UF Law high in new U.S. graduate school rankings
The University of Florida Levin College of Law’s Tax Program continues to rank first among public law schools and second overall, its Environmental and Land Use Law Program rose four places to fifth among publics/ninth overall, and its Dispute Resolution Program rose three places to seventh among publics/16th overall in U.S. News & World Report rankings released today. UF’s law school is in the top 20 (10 percent) in three of the nine specialty program rankings.
The publication’s annual rankings of the nation’s graduate schools place UF’s law school 25th among public schools and 48th out of 200 accredited law schools nationwide.
“While we are pleased to remain ranked in the top quarter of the nation’s law schools, particularly as we deal with continuing budget challenges, we are certain UF Law would have ranked considerably higher if U.S. News had not changed how it ranks schools,” said UF Law Dean Robert Jerry. “The method for ranking shifted last year to counting graduates who immediately enroll in post-J.D. programs like LL.M. programs as unemployed. This hurts us more than most other institutions due to the much larger number of UF Law students — 10.7 percent in this class — who continue their study in a graduate program such as our highly regarded tax LL.M.”
“This highlights how frustrating rankings can be, since, as I have said every year, they are rarely accurate measures of institutional quality,” said Jerry. He added that a better indication of institutional strength in U.S. News rankings is reputation, where UF Law continues to be highly rated in the top 20th percentile or better – 15th among publics and 35th overall in peer assessment, and 17th among publics and 38th overall in lawyer/judge assessment. This coupled with comparatively low tuition makes the Levin College of Law widely regarded as one of the nation’s best values in legal education. (A chart ranking law schools by reputation was posted on the blog Taxprof at http:/taxprof.typepad.com/.)
“The college’s reputation is one reason UF Law has ranked in the top three in the U.S. News specialty tax area for as long as they have published the list,” said Associate Dean for Graduate Tax Mike Friel. “It is gratifying to know we remain listed as the top public school and second overall, and credit our outstanding faculty’s scholarship and reputation for this distinction.”
UF’s Law Environmental and Land Use Law (ELUL) and Dispute Resolution programs have been steadily rising in the annual specialty area rankings.
ELUL Program Director Mary Jane Angelo said, “We are proud that UF’s Environmental and Land Use Law Program is ranked 5th among all public and 9th among all law school environmental programs. The program’s ranking has been steadily rising in recent years and our current ranking reflects the depth and breadth of our program, as well as the accomplishments and strong reputation of our faculty and students.”
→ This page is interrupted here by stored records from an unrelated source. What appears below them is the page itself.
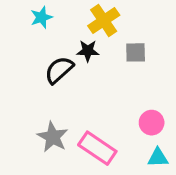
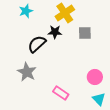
gray star: (53, 137) -> (27, 72), moved
pink rectangle: (97, 148) -> (61, 93), size x0.7
cyan triangle: (158, 158) -> (99, 99), turned 48

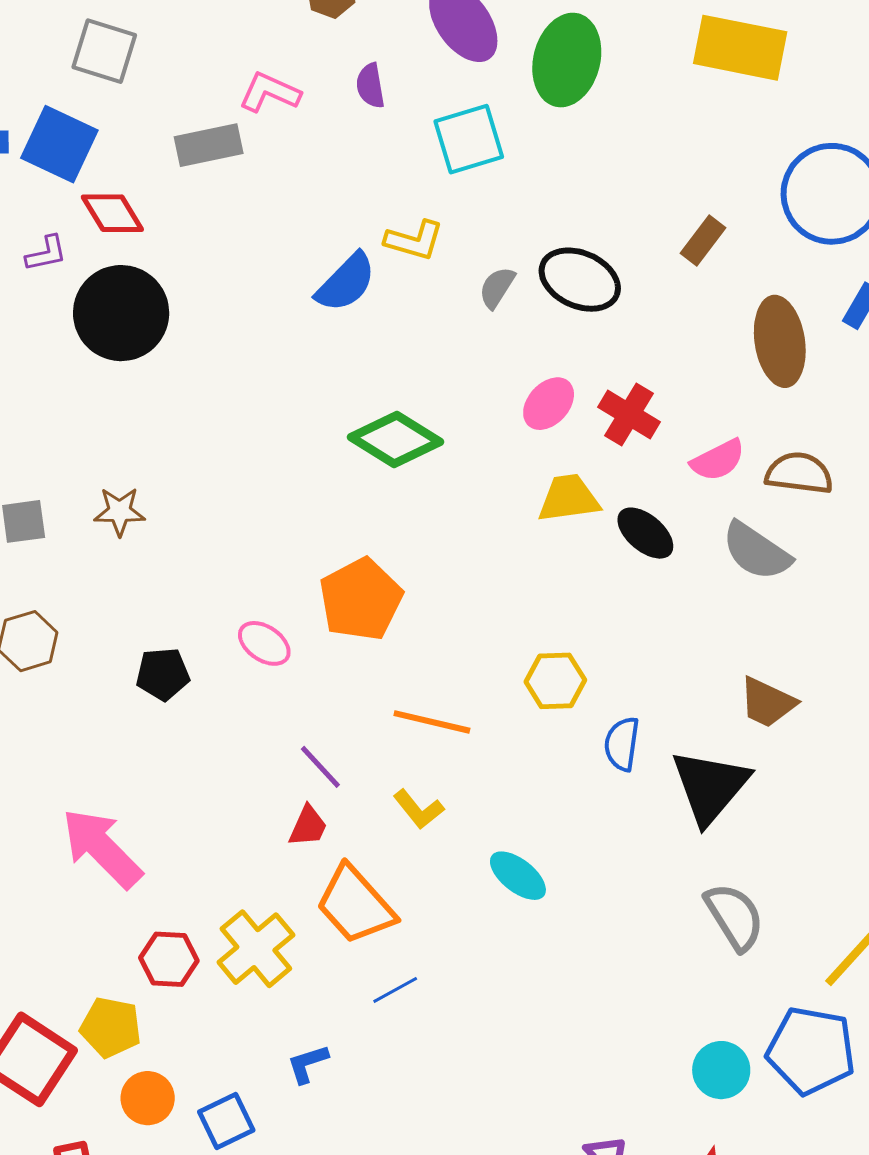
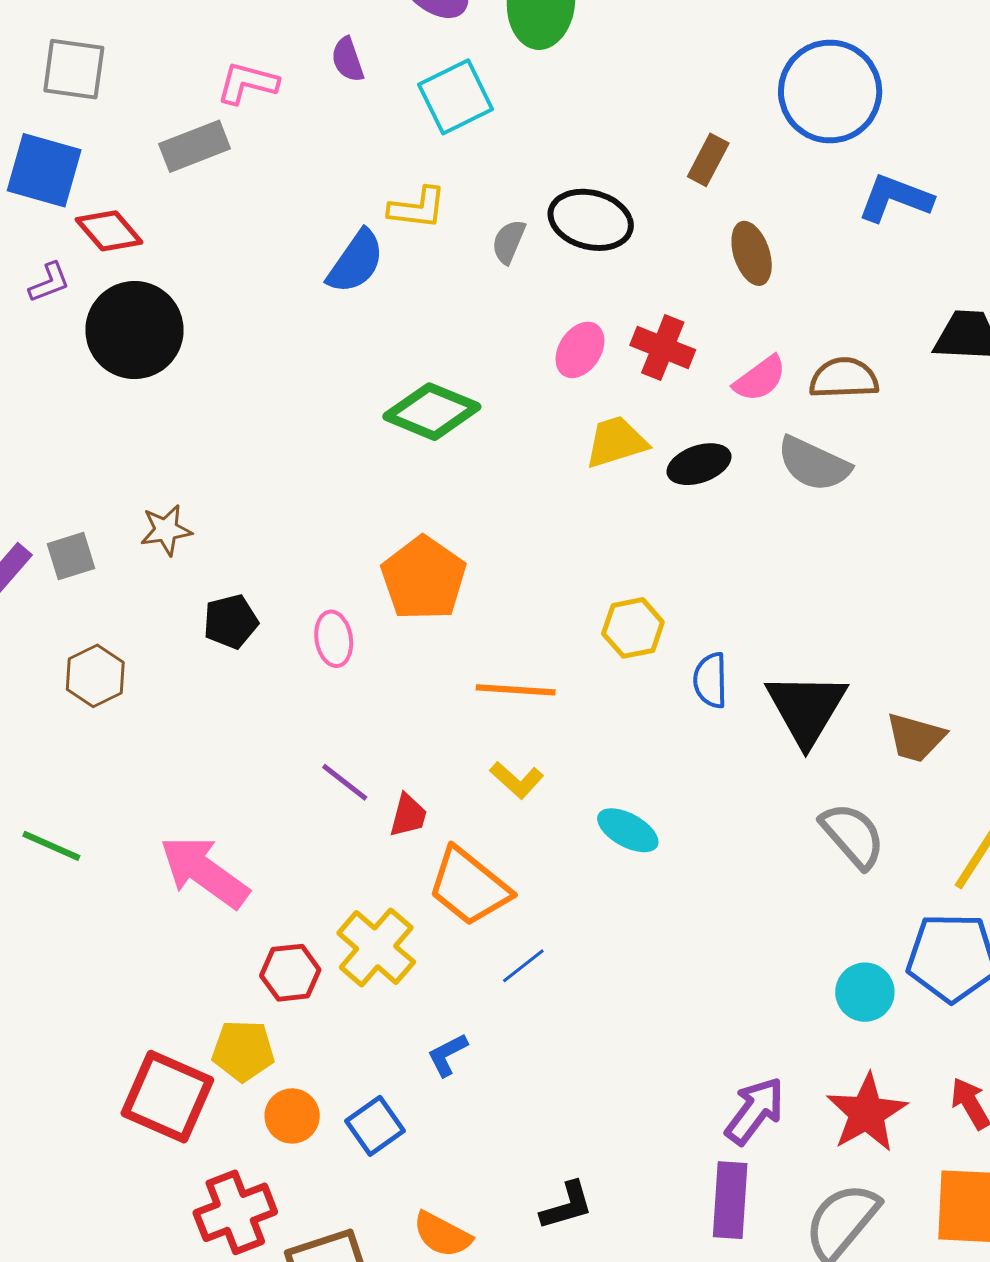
brown ellipse: (780, 341) -> (752, 253), moved, size x0.7
black ellipse: (645, 533) -> (699, 464), turned -50
pink ellipse: (264, 643) -> (334, 639), turned 56
black pentagon: (163, 674) -> (231, 622), moved
brown trapezoid: (767, 702) -> (916, 737), moved
purple line: (320, 767) -> (345, 782), moved

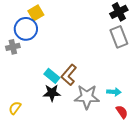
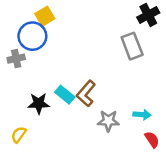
gray rectangle: (119, 37) -> (132, 46), moved
black star: (52, 93) -> (39, 103), moved
gray star: (87, 97) -> (108, 121), size x0.7

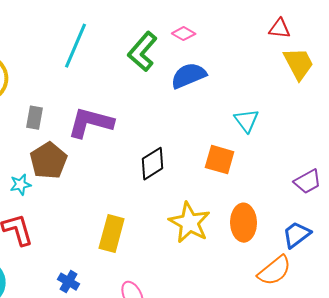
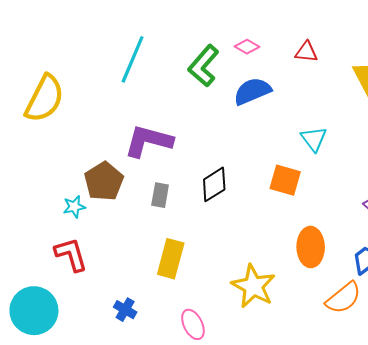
red triangle: (280, 29) -> (306, 52), moved
gray rectangle: (35, 118) -> (160, 195), moved
yellow star: (190, 223) -> (253, 286), moved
The University of Florida’s Levin College of Law played an active role in the development of alternative dispute resolution in the state, and its Institute for Dispute Resolution (IDR) was the first of its kind established at a law school in Florida, as a result of state legislators enacting one of the first laws in the country giving judges broad authority to order mediation in all types of civil lawsuits, according to IDR Director Robin Davis.
“We monitor the school’s progress closely. We know that we have earned our excellent reputation in very real, measurable ways and we are proud that our graduates continue to lead the profession,” Jerry said, citing the college’s long history of producing national leaders, including 2010-11 ABA President Stephen Zack and the majority of Florida Bar presidents. The prominence of our alumni in the federal and state judiciaries also speaks loudly about our quality.”
UF Law was ranked fourth among public law schools in 2011 (eighth overall) in the number of its graduates serving as federal district and circuit court judges; more than 250 graduates serve as state appellate and trial judges in Florida, and many serve in those roles in other states as well.
“That a large number of law schools hire our graduates as law professors is also a sign of the college’s strength,” said Jerry. A study published in the August 2011 Journal of Legal Education ranked UF Law in the top 33 (17 percent) of law schools nationwide, and as high as 22nd (11 percent) in one calculation, for placement in the professoriate in legal education.
“It is remarkable that despite continuing budget cuts, the Levin College of Law has not only managed to sustain its top tax ranking and remain a top 50 law school, it is also attracting national attention for its strength in environmental and land use law and dispute resolution.”
“We’ve had to manage our money very carefully,” said Jerry. “But we’ve been able to continue to move forward when other schools have not thanks to the generosity and foresight of our graduates and their families as well as others who believe in the value of what we do here. When we dedicate the Martin H. Levin Advocacy Center March 30, we will be wrapping up a decade of transformation for our law school these supporters have made possible.”